Exercise goal -> In the Tagcoll benchmark post, which operations does BasicStringDiskIndex complete in 0ms?
(Source document)
Recently I've been busy with Debtags code.
Actually not really Debtags code but Tagcoll code. Tagcoll is a collection of generic templates implementing all that is needed to work with tagged stuff. Debtags is just an instantiation of Tagcoll to work with Debian packages, but Tagcoll could be used for pretty much anything, wonders of C++.
So, I've been busy with Tagcoll code. More specifically, I've been working on a new high-performance disk index. I've also implemented some basic benchmarks.
Follows a table with the benchmarking results:
Operation | TDBReadonlyDiskIndex | BasicStringDiskIndex | TDBIndexer |
---|---|---|---|
instantiating | 30ms | 0ms | 310ms |
hasTag | 200ms | 0ms | 0ms |
getTags[item] | 180ms | 90ms | 40ms |
getTags[items] | 10ms | 0ms | 0ms |
getItems[tag] | 330ms | 80ms | 30ms |
getItems[tags] | 1140ms | 20ms | 170ms |
getTaggedItems | 50ms | 10ms | 20ms |
getAllTags | 270ms | 0ms | 0ms |
getCardinality | 190ms | 0ms | 40ms |
getCompanionTags | 1410ms | 60ms | 280ms |
output | 18910ms | 7740ms | 50ms |
outputHavingTags | 1330ms | 90ms | 200ms |
TDBReadonlyDiskIndex is the disk index that is currently used in Debtags, BasicStringDiskIndex is the new disk index and TDBIndexer is an in-memory only index implemented with two binary trees.
I'd say, definitely not too bad :)
(End Source document)
(Extracted data)
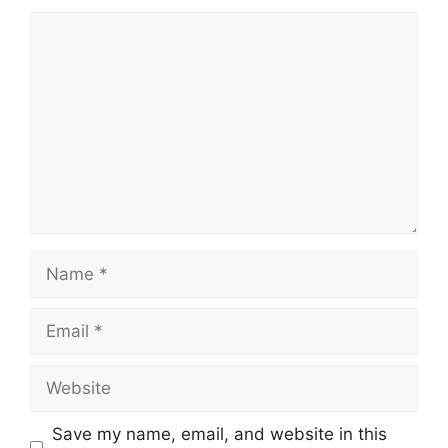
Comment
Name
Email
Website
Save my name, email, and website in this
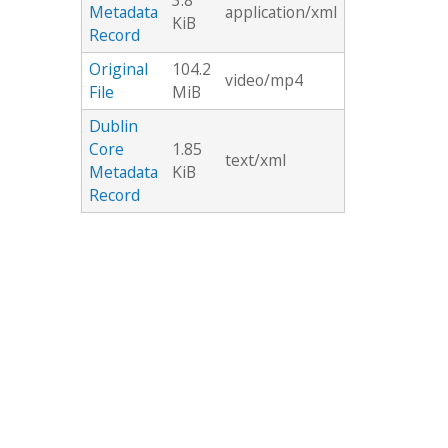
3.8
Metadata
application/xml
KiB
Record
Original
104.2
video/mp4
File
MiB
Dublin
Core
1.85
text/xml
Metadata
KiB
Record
(End Extracted data)
(Extracted data)
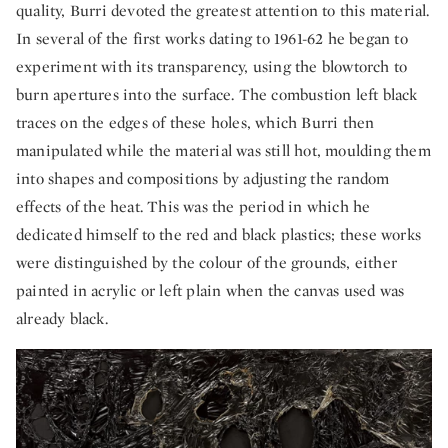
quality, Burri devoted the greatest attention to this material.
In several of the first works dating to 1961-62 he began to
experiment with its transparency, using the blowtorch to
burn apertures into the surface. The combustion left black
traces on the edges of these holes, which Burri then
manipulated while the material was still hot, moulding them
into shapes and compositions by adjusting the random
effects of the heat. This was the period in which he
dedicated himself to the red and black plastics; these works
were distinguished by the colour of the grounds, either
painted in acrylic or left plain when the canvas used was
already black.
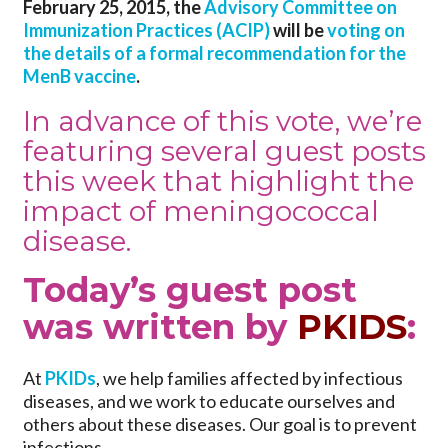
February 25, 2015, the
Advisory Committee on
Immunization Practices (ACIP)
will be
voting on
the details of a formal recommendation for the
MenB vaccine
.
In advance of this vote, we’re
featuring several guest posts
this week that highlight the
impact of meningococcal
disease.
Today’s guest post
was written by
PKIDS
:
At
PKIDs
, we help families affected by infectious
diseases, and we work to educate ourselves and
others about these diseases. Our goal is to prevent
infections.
(End Extracted data)
Solution for this problem ->
- instantiating
- hasTag
- getTags[items]
- getAllTags
- getCardinality